Alzheimer's disease (AD) is the most common form of dementia, affecting more than 50 million people worldwide with an estimated increase to 139 million people by 2050. The exact pathogenic mechanisms of AD remain elusive, resulting in the fact that the current therapeutics solely focus on symptomatic management instead of preventative or curative strategies. The two most widely accepted pathogenic mechanisms of AD include the amyloid and tau hypotheses. However, it is evident that these hypotheses cannot fully explain neuronal degeneration shown in AD. Substantial evidence is growing for the vital role of neuroinflammation in AD pathology. The neuroinflammatory hypothesis provides a new, exciting lead in uncovering the underlying mechanisms contributing to AD. This review aims to highlight new insights into the role of neuroinflammation in the pathogenesis of AD, mainly including the involvement of nuclear factor kappa-light-chain-enhancer of activated B cells (NF-κB), nucleotide-binding oligomerization domain, leucine-rich repeat-containing protein 3 (NLRP3)/caspase-1 axis, triggering receptor expressed on myeloid cells 2 (TREM2) and cGAS-STING as key influencers in augmenting AD development. The inflammasomes related to the pathways of NF-κB, NLRP3, TREM2, and cGAS-STING as biomarkers of the neuroinflammation associated with AD, as well as an overview of novel AD treatments based on these biomarkers as potential drug targets reported in the literature or under clinical trials, are explored.

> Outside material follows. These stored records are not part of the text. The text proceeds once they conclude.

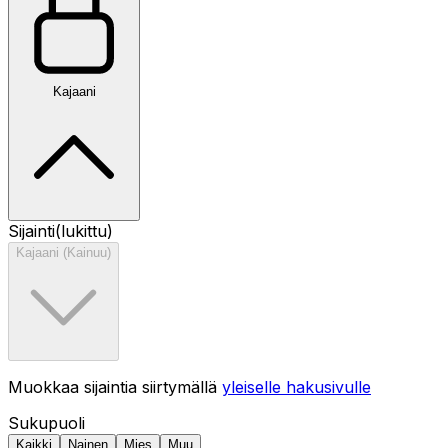
Kajaani
Sijainti
(lukittu)
Kajaani (Kainuu)
Muokkaa sijaintia siirtymällä
yleiselle hakusivulle
Sukupuoli
Kaikki
Nainen
Mies
Muu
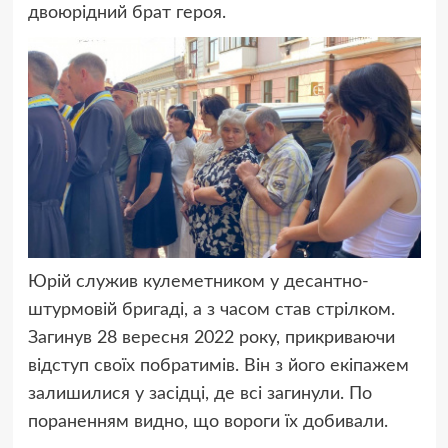
двоюрідний брат героя.
Юрій служив кулеметником у десантно-
штурмовій бригаді, а з часом став стрілком.
Загинув 28 вересня 2022 року, прикриваючи
відступ своїх побратимів. Він з його екіпажем
залишилися у засідці, де всі загинули. По
пораненням видно, що вороги їх добивали.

Keywords: Alzheimer’s disease; NF-κB; NLRP3; TREM2; cGAS-STING; neuroinflammation.

Figure 1

Schematic illustration indicates the role of the microglial NF-κB, NLRP3, TREM2, and cGAS-STING in Alzheimer’s disease. Aβ triggers the activation of the NF-κB pathway and NLRP3 inflammasome, leading to inflammatory cytokine release and promoting the pyroptotic death of neurons. TREM2 pairs with DAP12 through charge interactions in the transmembrane domain. Aβ and lipid proteins are the main binding ligands on the TREM2 receptor. Upon binding, DAP12 gets phosphorylated and recruits spleen tyrosine kinase (SYK), which initiates a cascade of signaling events, including phosphoinositide 3-kinase (PI3K) activation, that targets AKT and then activates mammalian target of rapamycin (mTOR), leading to inhibition of autophagy and degradation of Aβ. Foreign or mt DNA activates cGAS, which synthesizes the second messenger cGAMP from ATP and GTP. cGAMP binds to STING, leading to downstream activation of transcription factors for type I IFNs and proinflammatory cytokines that modulate neuroinflammation to produce an immune response against the pathogenic entity.